On paper, this appears fair. In practice, it is an emotional minefield.

Hilarity in this minefield explodes when eager students—mostly boys—get a gift from their Person of Interest (POI). This gift, regardless of its utility, becomes the means to approach the POI with questions about its meaning.

Some remain calm and go ahead with simple conversation starters such as, “Thank you for the gift.”
Some attempt a slightly bolder approach like, “Thanks for the watch—it is cool, but is it a hint that it is time for us to talk more?”
Some shy souls cannot muster the courage and retreat altogether. However, one of my friends took this concept to the extreme.

The gods of destiny (from a rigged lottery, mind you) delivered him a large white chocolate from his POI. In complete gumshum, this chocolate hero of ours approached her with a very Bollywood-esque question: “What does this mean?”

He believed that getting a chocolate from her was a “sign” from the “kayenaat” that they should be together—and that she should also see the signs and reciprocate. (Guilty as charged—we are a generation of hopeless romantics. After all, we are the generation that gave Karan Johar his first hit and brought real suffering upon millions of fellow Indians.)

A loud “Eat it!” ended the romantic saga.

“Eat it. That’s what it means. Eat it, finish it, and if you can’t, share it with your friends.”

Needless to say, our hero lost his appetite and couldn’t eat the chocolate after all. It was a very nice white chocolate—mild, not loaded with milk solids, not too sweet, of the right consistency, neither too soft to crumble nor too hard to make chewing a task.


Now, enough of this daily-soap drama. Let us move on to serious matters.

The greatest lesson hidden in the gift exchange was not about romance or divine signs. It was about game theory.

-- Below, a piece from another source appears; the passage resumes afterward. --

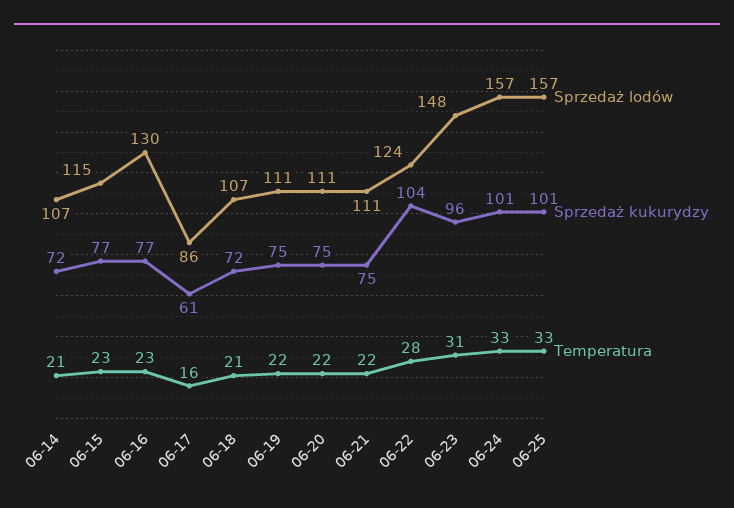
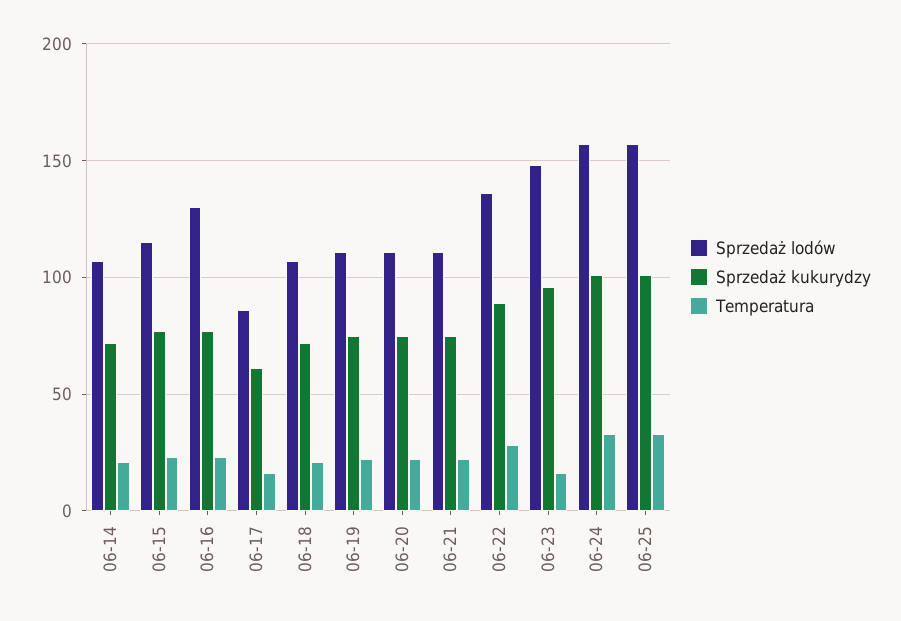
Sprzedaż lodów, 06-22: 124 -> 135
Sprzedaż kukurydzy, 06-22: 104 -> 90
Temperatura, 06-23: 31 -> 15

Long before most Crescentians heard of John Nash or A Beautiful Mind, they were already solving his most practical problem:

If I buy a gift worth ₹30 and receive one worth ₹20, I am at a loss.
If I receive one worth ₹40, I am in profit.
But if my gift looks too cheap, I risk ridicule—and that loss is permanent.

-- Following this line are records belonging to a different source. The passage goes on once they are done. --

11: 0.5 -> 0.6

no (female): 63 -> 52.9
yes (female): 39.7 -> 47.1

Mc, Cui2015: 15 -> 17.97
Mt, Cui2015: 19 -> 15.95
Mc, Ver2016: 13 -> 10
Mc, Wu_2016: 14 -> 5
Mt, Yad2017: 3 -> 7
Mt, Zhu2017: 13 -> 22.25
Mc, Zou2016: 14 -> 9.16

The challenge, then, was to choose the perfect equilibrium. It required market research, discreet opinion polls, and the ability to read faces without revealing one’s own hand.

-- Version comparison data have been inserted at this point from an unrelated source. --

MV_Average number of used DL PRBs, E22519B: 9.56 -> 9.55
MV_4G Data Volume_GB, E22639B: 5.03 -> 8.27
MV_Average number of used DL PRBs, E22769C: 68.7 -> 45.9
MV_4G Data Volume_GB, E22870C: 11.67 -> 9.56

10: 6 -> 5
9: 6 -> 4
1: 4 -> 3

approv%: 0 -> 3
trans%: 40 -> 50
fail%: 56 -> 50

The genius minds solved the problem elegantly. 

They bought a gift for ₹15, made it look like ₹30, received one worth ₹25, and declared graciously, “Arre saab, friends hi toh hain—thoda aage-peeche ho gaya toh kya hua.”

A net profit of ₹10, accompanied by the public appearance of generosity. Nash would have approved.


As in life, so at the party: some go home happy, with dreamy eyes replaying conversations with their POI (these people eventually married the person chosen by their parents); some are proud of having made a profit in the gift exchange (today, they are powerful brokers on the Bombay Stock Exchange); some remain confused about whether they made a profit or a loss (today, they are engineers working in IT firms, still wondering whether they earn more than the market or less); and some introverts go back thinking, “I should have said this or that” (these people are now part of the bureaucracy, getting all their best ideas after retirement).

Oh yes, there is also the lone Christian student, for whom the occasion carries theological significance. The rest of us—Maharashtrians, Marwadis, Gujjus, Sikhs, Mallus, and occasionally Somalians, Australians, and Europeans (a minor exaggeration, in the spirit of Christmas)—simply join in. Because that day, we are just children enjoying ourselves with our teachers in the same room. No books are opened, no homework is checked, no tests are answered, no results are announced—just pure enjoyment.

I can tell you from experience: getting a bad jamun or a crumbling ladoo is far better than getting bad marks in your English paper—and then crumbling in front of your parents while explaining how those marks were not your fault.


Some lessons stay long after the bell rings.